Working on orbital dynamics code for my PhD in astronomy, written in rust, it can accurately calculate the positions of all asteroids/comets to within a few meters. Today I am adding a new numerical integration method which should enable me to predict orbits from observations.

https://github.com/dahlend/kete

I'm working on modeling the motion of observed dust particles coming off of comet 67P, here is are some example 3d plots:

Example of rocks ejected from one position and their possible motions: https://dahlend.github.io/67p_beta_dust.html

Trying to determine possible orbits from a set of observations (the straight lines): https://dahlend.github.io/67p_dust_orbit.html

Shout out to pyvista for making these great 3d plots possible, a little less ergonomic than matplotlib, but it can export directly to html.

nhatcher 3 days ago | parent | next [-]

Hi, this looks amazing! Can't wait to check it out properly tonight. What are you using for numerical integration?

I did this last month: https://www.nhatcher.com/three-body-periodic/ https://github.com/nhatcher/three-body-periodic

There are a couple of half baked integrators there :)

ddahlen 2 days ago | parent [-]

Its an implementation of a pretty standard integrator used by astronomers informally called "RADAU", but it is not exactly the same RADAU you would find elsewhere. Basically it is about as good as you can typically get for multi-step integrators, tuned for speed not precision though.

Note that how the code is laid out you cant really simulate non-solar system masses.
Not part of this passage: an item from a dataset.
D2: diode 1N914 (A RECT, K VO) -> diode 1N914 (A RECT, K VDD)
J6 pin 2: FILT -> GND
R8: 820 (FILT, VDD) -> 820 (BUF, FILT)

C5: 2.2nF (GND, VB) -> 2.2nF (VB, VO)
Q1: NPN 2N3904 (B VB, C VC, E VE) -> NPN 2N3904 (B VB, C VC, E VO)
Its really aimed at massless objects in the solar system, your 3-body simulations are actually quite difficult to do given the design.
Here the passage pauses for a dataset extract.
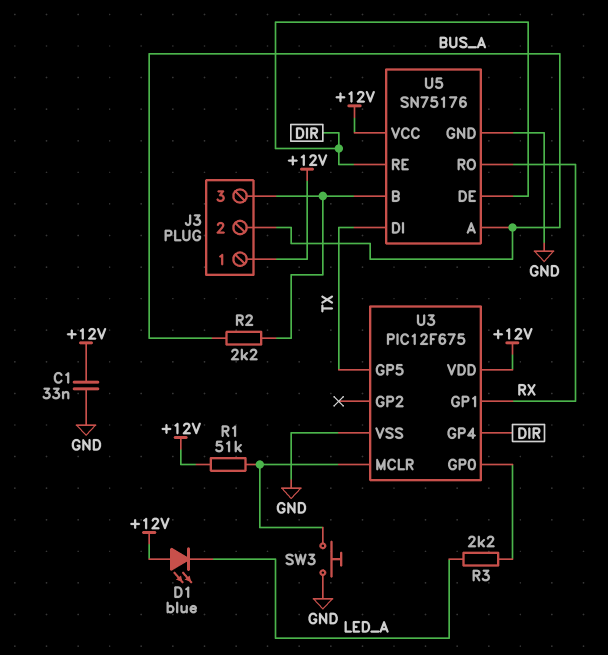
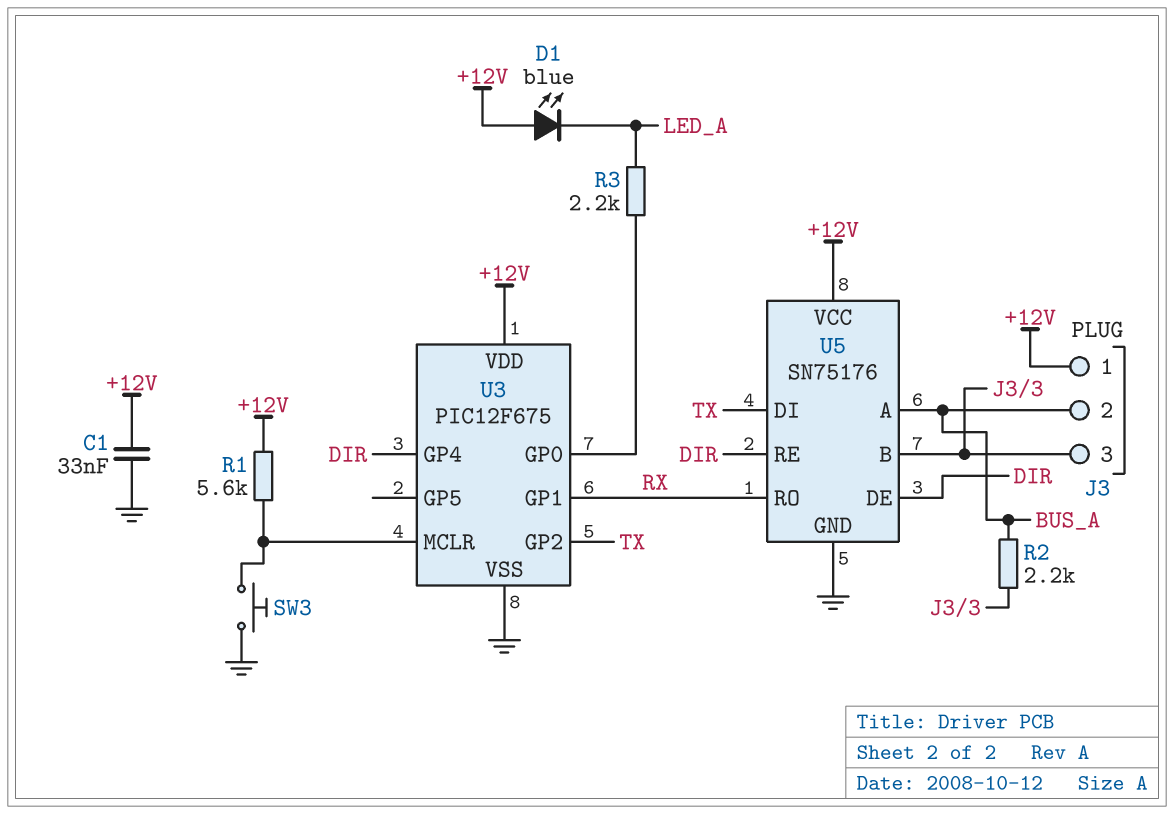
R1: 51k (+12V, U3/MCLR) -> 5.6k (+12V, U3/MCLR)
U3 pin GP2: none -> TX
U3 pin GP5: TX -> none

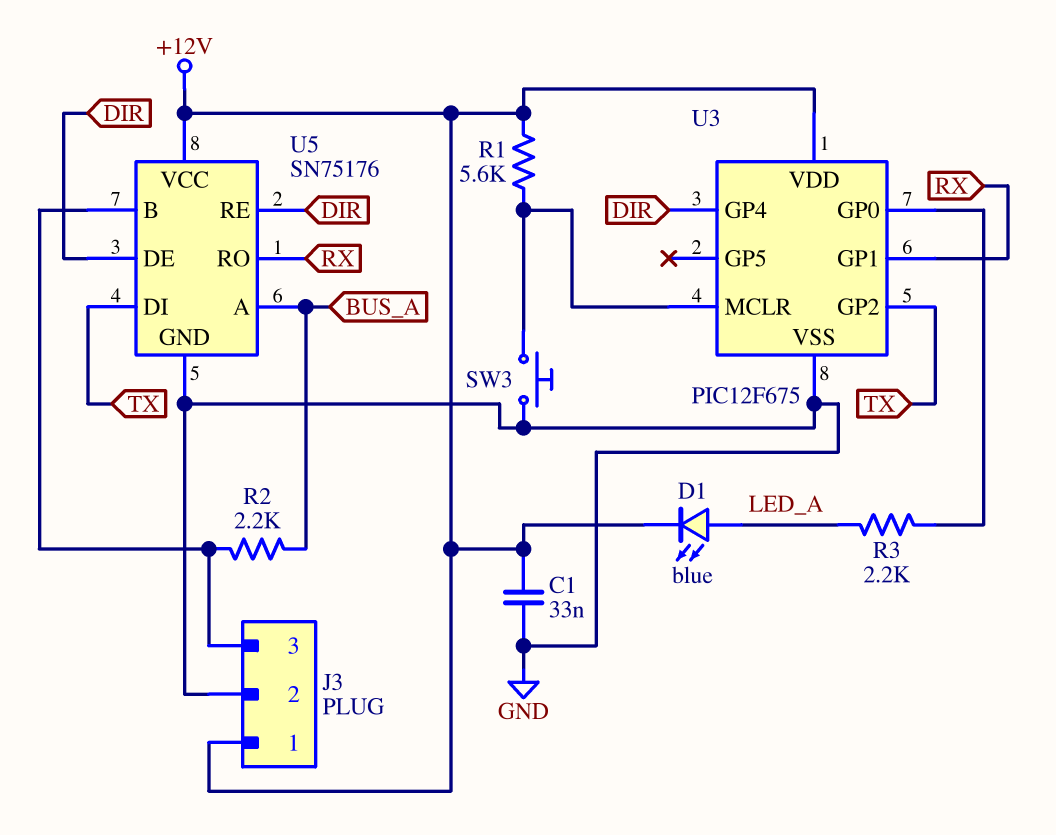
D1: LED blue (A +12V, K LED_A) -> LED blue (A LED_A, K +12V)
J3 pin 2: BUS_A -> GND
nhatcher 2 days ago | parent [-]

Thanks! Understood, I was more thinking along the lines of reading your code to learn something new. I wish I had infinite time

ddahlen 2 days ago | parent [-]

I suggest the appendix of the arxiv paper if you want to see some of the math required for solar system objects beyond simple Newtonian gravity (like Relativity corrections). I wrote that section specifically because I found it a pain in the ass to source those equations in literature.